[Start of section]

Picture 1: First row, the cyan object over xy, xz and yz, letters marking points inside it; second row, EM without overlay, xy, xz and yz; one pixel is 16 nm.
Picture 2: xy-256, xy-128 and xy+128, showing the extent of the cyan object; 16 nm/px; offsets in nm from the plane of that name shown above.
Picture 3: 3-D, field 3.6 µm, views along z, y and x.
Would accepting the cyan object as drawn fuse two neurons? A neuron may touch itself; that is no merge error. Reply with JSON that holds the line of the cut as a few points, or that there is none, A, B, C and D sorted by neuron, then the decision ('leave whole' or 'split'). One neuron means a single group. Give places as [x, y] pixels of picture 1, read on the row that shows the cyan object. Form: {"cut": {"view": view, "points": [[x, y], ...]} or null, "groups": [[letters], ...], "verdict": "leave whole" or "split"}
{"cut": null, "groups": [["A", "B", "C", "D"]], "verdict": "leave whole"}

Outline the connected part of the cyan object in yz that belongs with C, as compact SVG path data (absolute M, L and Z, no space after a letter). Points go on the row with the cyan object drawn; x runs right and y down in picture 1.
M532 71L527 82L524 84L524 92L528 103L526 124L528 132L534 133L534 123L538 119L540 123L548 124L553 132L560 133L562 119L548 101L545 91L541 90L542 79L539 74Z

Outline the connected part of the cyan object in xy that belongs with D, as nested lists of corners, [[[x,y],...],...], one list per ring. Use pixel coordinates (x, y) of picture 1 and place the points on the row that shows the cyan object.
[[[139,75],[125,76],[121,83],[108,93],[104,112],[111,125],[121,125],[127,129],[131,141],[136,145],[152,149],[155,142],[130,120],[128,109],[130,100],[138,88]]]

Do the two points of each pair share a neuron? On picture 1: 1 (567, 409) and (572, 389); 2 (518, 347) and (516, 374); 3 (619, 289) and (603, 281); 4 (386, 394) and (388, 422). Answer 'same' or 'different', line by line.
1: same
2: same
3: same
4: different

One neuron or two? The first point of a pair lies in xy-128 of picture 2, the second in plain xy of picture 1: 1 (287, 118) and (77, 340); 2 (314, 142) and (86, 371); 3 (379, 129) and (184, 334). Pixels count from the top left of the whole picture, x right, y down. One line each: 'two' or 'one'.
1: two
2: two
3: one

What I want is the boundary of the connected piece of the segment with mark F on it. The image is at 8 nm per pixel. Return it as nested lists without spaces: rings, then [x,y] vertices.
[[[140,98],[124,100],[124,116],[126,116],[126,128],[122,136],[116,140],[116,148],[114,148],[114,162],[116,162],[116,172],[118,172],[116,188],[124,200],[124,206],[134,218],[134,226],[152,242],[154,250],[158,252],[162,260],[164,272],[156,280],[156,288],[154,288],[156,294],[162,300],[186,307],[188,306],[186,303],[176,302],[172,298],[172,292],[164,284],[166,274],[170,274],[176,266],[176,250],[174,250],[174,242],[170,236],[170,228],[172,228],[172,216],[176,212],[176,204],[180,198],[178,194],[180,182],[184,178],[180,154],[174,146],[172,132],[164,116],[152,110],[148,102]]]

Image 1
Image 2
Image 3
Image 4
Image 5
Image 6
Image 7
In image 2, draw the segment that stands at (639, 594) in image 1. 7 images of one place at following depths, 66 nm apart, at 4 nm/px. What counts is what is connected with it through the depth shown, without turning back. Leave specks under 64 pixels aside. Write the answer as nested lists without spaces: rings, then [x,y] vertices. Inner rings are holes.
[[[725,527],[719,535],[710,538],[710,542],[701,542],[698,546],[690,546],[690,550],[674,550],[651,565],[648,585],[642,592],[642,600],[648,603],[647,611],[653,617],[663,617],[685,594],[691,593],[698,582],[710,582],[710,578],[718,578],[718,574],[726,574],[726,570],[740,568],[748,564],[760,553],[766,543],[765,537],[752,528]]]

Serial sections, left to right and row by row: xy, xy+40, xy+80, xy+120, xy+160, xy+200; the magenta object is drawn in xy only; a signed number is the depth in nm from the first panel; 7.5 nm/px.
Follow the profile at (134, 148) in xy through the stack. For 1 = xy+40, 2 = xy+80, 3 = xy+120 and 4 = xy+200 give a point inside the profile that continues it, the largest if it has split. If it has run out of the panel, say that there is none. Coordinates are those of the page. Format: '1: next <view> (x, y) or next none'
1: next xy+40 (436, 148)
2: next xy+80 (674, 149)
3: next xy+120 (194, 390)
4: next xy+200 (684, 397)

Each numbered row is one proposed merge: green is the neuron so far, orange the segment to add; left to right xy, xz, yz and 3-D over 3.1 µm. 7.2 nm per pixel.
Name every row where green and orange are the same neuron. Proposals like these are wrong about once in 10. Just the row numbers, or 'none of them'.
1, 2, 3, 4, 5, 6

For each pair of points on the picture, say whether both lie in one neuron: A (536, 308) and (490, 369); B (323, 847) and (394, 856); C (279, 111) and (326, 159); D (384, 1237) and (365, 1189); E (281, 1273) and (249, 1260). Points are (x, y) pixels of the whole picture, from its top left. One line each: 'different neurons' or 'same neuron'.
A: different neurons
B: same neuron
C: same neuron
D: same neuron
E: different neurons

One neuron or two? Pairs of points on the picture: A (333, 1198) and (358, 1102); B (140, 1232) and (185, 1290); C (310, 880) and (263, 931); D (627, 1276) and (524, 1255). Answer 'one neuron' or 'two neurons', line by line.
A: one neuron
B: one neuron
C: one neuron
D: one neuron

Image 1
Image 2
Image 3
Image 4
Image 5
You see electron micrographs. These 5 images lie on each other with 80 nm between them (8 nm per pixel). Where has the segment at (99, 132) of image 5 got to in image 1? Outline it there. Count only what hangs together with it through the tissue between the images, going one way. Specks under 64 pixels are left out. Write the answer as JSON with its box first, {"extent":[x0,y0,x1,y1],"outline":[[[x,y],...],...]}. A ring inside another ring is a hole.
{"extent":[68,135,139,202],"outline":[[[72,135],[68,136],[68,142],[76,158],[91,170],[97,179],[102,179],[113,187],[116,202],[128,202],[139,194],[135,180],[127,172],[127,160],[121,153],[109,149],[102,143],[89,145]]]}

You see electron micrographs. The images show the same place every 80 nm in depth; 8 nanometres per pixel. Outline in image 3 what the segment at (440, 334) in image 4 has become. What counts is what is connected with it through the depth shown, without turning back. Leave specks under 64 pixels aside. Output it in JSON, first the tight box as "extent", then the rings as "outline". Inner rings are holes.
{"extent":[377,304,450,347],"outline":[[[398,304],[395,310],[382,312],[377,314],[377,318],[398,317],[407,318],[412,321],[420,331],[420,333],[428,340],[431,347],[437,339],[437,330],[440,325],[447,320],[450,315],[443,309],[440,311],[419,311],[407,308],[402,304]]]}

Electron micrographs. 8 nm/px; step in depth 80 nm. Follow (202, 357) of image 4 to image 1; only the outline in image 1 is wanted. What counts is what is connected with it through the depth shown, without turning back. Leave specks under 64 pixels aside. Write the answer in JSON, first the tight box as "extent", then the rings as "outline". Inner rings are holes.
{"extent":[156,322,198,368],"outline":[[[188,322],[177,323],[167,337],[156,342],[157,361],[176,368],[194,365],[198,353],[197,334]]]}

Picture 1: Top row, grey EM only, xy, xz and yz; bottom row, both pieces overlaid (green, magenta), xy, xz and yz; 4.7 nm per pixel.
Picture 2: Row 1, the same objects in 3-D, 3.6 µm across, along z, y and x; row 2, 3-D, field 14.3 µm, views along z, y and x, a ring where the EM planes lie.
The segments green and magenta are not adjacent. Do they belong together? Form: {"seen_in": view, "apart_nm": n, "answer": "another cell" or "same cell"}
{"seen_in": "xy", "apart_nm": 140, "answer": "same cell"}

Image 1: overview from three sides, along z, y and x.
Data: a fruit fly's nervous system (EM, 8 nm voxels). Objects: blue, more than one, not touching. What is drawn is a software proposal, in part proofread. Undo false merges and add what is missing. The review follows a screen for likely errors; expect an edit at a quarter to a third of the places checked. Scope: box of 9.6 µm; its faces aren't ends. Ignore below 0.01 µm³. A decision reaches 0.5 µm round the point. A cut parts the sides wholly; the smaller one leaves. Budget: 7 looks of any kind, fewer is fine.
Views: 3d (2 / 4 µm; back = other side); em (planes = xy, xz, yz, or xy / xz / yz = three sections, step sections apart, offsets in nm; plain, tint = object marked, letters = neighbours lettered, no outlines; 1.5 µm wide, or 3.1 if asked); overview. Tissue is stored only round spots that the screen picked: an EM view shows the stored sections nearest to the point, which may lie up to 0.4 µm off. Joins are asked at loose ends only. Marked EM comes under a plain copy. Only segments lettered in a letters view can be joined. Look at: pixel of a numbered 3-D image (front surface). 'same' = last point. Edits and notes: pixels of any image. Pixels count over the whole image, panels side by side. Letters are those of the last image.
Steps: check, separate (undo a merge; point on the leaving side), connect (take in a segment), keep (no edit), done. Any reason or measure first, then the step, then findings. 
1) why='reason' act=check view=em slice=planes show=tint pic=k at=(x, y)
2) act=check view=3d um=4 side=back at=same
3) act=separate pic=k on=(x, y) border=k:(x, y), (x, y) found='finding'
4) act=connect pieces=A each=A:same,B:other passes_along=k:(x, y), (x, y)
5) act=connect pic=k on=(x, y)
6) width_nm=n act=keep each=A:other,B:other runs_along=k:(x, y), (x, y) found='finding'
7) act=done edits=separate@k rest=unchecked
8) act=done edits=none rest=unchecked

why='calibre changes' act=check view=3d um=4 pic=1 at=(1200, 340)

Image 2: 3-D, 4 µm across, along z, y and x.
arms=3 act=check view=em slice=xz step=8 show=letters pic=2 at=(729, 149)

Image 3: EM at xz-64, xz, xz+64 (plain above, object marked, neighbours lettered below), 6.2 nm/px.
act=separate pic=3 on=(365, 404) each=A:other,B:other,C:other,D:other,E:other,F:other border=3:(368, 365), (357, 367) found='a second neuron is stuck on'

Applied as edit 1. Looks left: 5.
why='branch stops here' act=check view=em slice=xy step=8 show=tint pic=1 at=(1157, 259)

[End of section]

## Exercise details
I'd like the lines above from the one with "In image 2, draw" up to and including the one with "Serial sections, left" copied exactly, with no other lines.

## Completed task
In image 2, draw the segment that stands at (639, 594) in image 1. 7 images of one place at following depths, 66 nm apart, at 4 nm/px. What counts is what is connected with it through the depth shown, without turning back. Leave specks under 64 pixels aside. Write the answer as nested lists without spaces: rings, then [x,y] vertices. Inner rings are holes.
[[[725,527],[719,535],[710,538],[710,542],[701,542],[698,546],[690,546],[690,550],[674,550],[651,565],[648,585],[642,592],[642,600],[648,603],[647,611],[653,617],[663,617],[685,594],[691,593],[698,582],[710,582],[710,578],[718,578],[718,574],[726,574],[726,570],[740,568],[748,564],[760,553],[766,543],[765,537],[752,528]]]

Serial sections, left to right and row by row: xy, xy+40, xy+80, xy+120, xy+160, xy+200; the magenta object is drawn in xy only; a signed number is the depth in nm from the first panel; 7.5 nm/px.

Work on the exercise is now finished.